(Dataset entries)
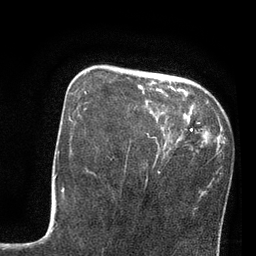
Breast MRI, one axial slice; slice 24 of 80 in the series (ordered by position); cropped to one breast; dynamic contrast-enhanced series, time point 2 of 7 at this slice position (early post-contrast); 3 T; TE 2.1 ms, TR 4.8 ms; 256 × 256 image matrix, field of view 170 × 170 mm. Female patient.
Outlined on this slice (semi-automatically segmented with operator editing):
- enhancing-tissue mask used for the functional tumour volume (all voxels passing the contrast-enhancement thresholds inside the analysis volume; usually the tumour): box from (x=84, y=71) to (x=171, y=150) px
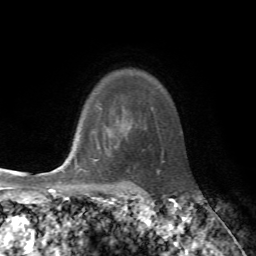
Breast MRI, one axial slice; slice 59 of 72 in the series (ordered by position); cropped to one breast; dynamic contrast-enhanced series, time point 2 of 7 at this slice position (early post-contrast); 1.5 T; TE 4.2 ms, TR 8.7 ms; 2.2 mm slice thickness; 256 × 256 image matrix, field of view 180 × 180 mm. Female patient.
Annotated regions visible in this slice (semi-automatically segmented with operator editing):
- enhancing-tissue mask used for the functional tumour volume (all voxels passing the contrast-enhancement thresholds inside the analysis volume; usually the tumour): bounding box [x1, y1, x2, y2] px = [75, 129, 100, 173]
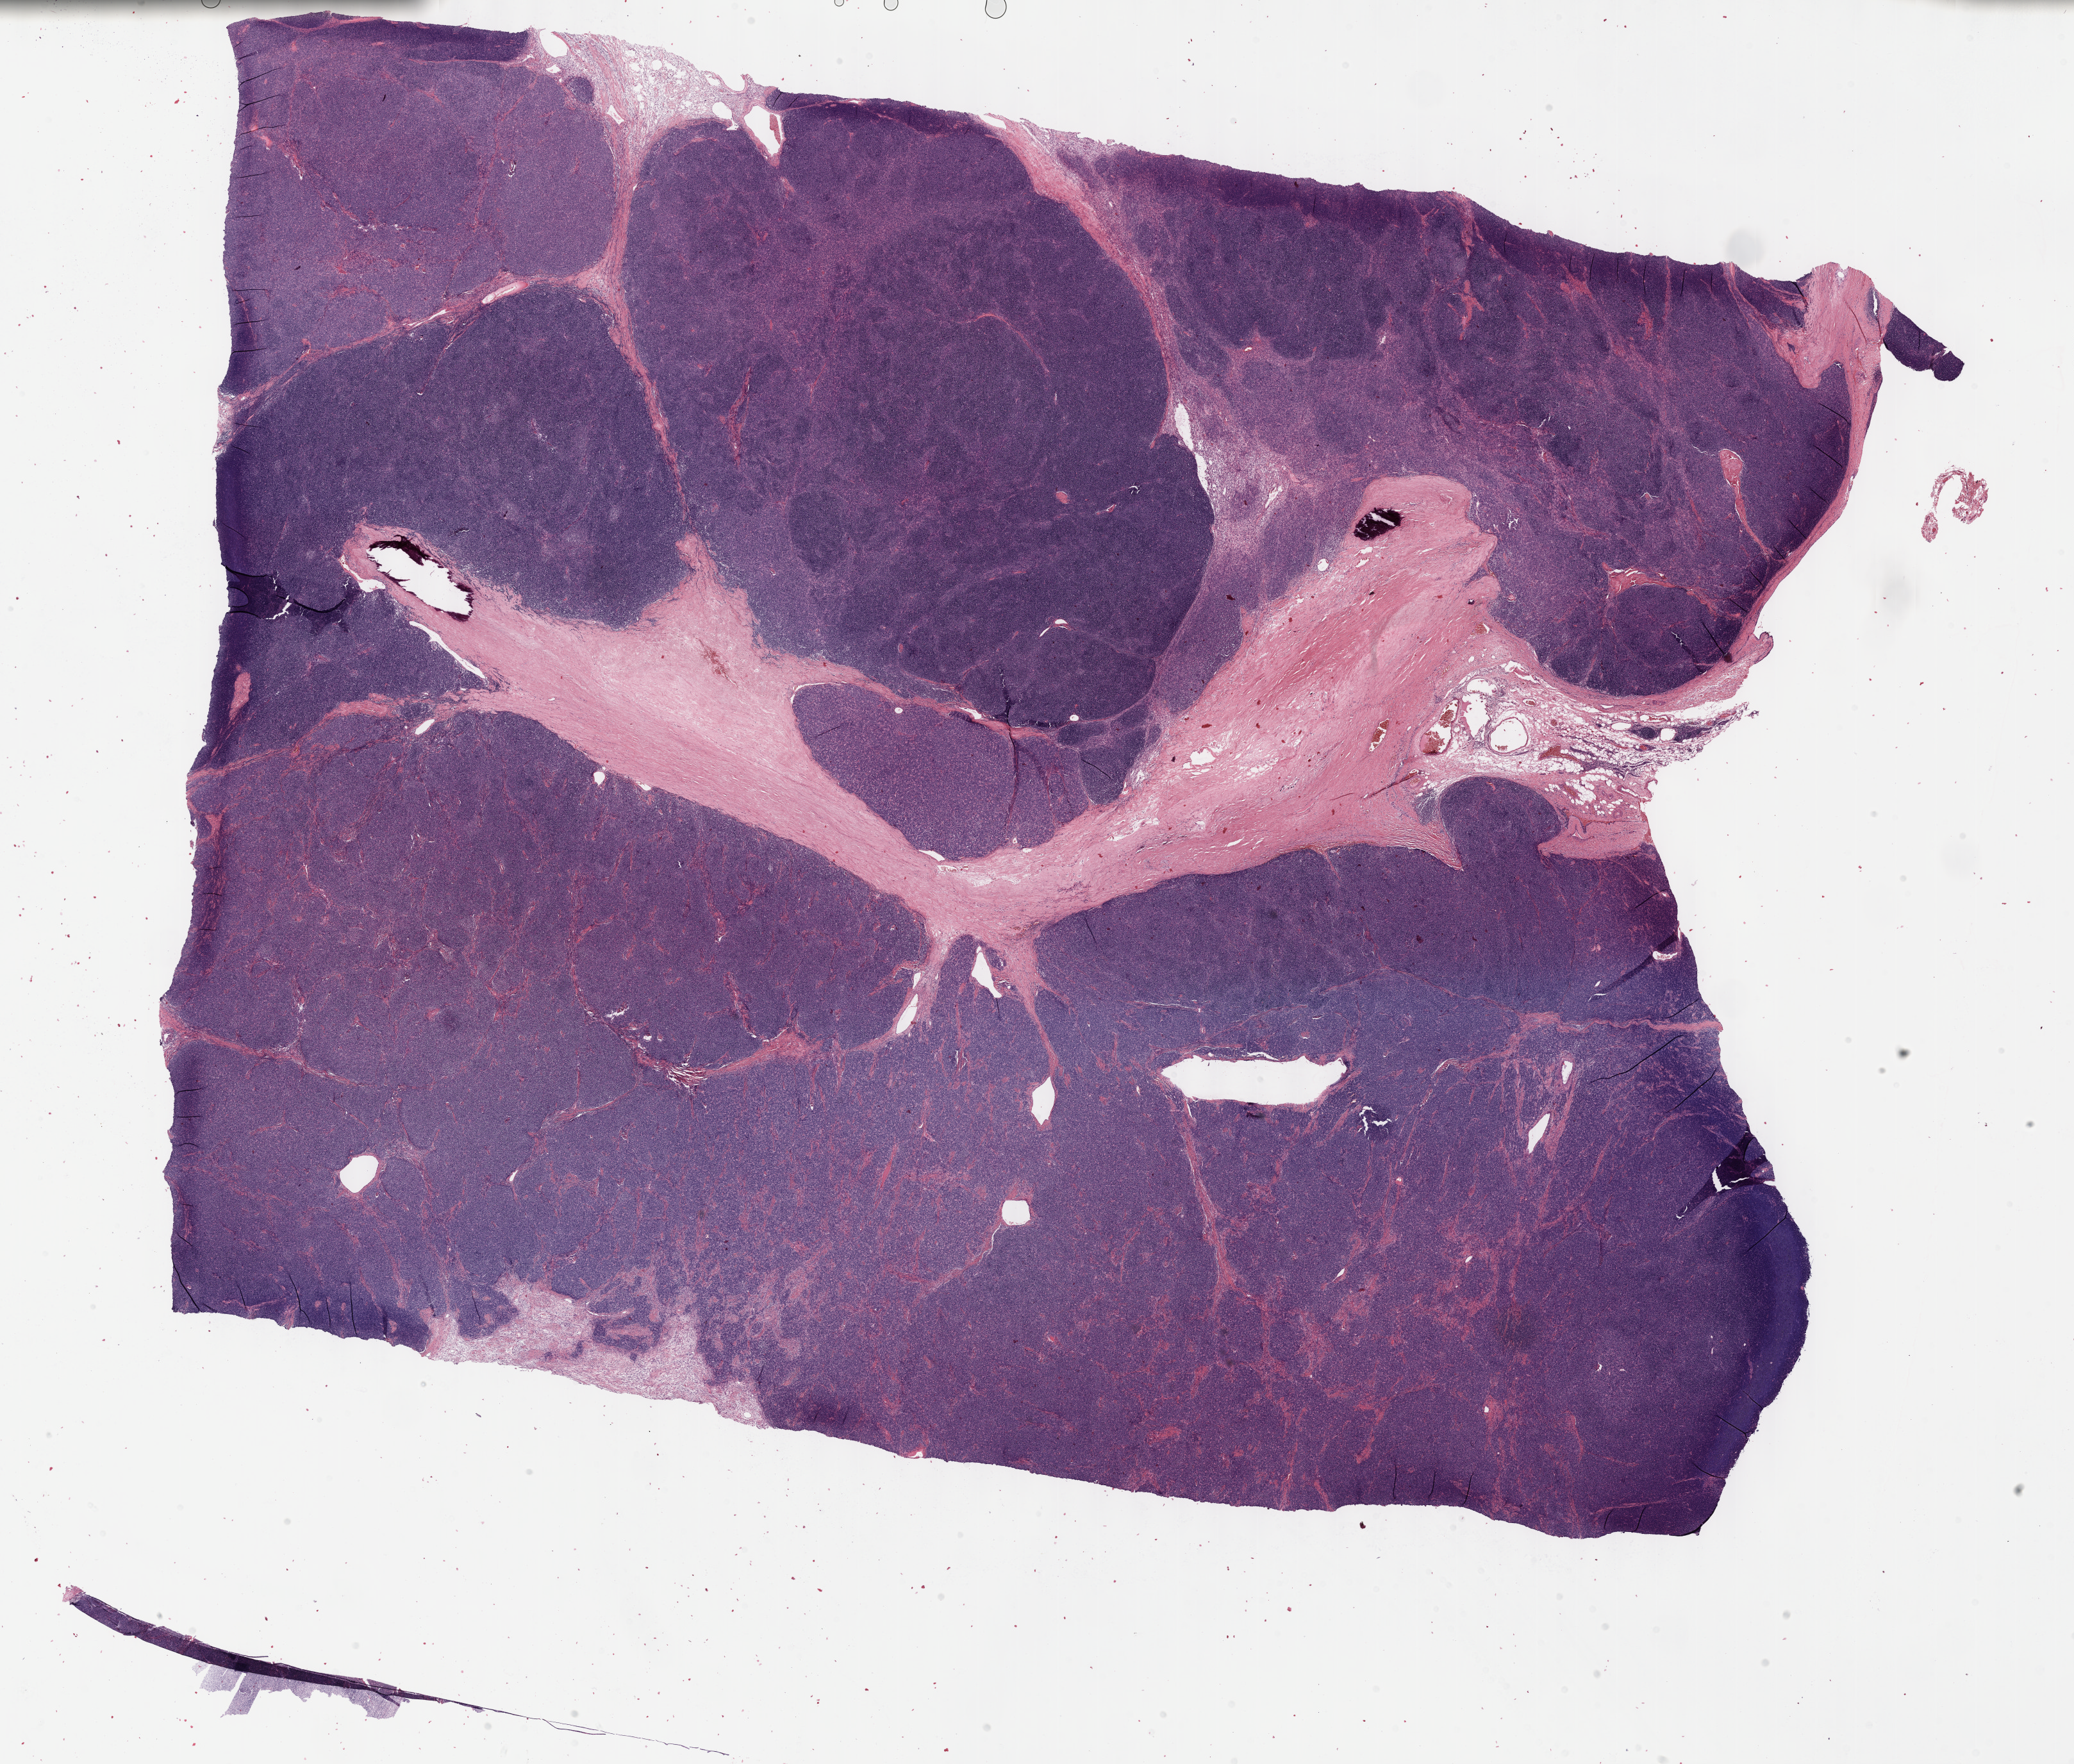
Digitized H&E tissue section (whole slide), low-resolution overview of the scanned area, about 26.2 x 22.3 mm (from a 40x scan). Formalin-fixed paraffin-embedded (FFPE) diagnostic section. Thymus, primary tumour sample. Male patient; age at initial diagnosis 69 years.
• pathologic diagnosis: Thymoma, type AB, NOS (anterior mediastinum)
* * *
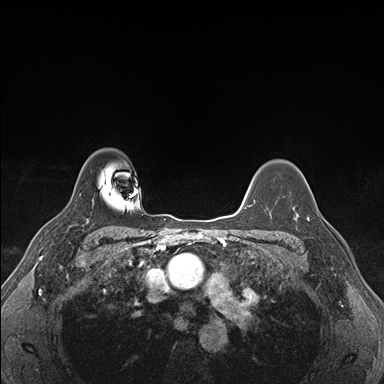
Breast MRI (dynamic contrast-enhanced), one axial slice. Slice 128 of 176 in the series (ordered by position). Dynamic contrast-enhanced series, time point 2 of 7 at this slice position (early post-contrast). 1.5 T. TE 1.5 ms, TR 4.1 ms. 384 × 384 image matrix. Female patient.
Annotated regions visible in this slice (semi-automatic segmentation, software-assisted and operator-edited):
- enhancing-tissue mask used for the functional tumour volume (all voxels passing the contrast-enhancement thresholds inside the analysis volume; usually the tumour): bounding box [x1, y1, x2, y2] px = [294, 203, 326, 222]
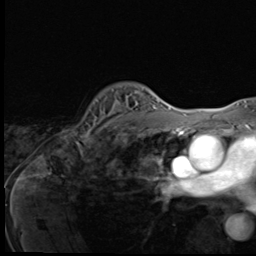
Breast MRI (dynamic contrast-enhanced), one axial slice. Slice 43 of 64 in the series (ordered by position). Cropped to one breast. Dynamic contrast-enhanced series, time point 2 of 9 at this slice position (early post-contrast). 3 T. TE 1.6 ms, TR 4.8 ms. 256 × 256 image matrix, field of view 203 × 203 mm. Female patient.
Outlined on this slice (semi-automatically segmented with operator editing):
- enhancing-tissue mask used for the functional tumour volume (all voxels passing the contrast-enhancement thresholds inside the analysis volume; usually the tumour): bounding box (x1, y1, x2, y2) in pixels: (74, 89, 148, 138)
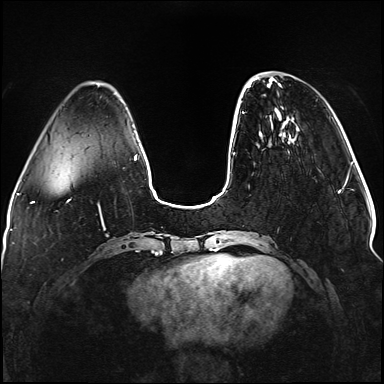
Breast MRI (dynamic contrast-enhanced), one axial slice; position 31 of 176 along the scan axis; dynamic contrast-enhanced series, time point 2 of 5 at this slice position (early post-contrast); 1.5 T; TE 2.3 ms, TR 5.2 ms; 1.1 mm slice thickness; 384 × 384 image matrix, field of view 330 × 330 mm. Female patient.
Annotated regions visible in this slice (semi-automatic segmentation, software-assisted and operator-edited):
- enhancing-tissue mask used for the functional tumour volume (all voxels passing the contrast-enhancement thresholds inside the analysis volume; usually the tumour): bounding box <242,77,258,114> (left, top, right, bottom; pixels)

INSTRUCTIONS TO FOLLOW. Print from the line containing "89, 148, 138)" through the line containing "right, bottom; pixels)" in the data above, exactly as the lines stand, and omit every picture.

REPLY.
- enhancing-tissue mask used for the functional tumour volume (all voxels passing the contrast-enhancement thresholds inside the analysis volume; usually the tumour): bounding box (x1, y1, x2, y2) in pixels: (74, 89, 148, 138)
Breast MRI (dynamic contrast-enhanced), one axial slice; position 31 of 176 along the scan axis; dynamic contrast-enhanced series, time point 2 of 5 at this slice position (early post-contrast); 1.5 T; TE 2.3 ms, TR 5.2 ms; 1.1 mm slice thickness; 384 × 384 image matrix, field of view 330 × 330 mm. Female patient.
Annotated regions visible in this slice (semi-automatic segmentation, software-assisted and operator-edited):
- enhancing-tissue mask used for the functional tumour volume (all voxels passing the contrast-enhancement thresholds inside the analysis volume; usually the tumour): bounding box <242,77,258,114> (left, top, right, bottom; pixels)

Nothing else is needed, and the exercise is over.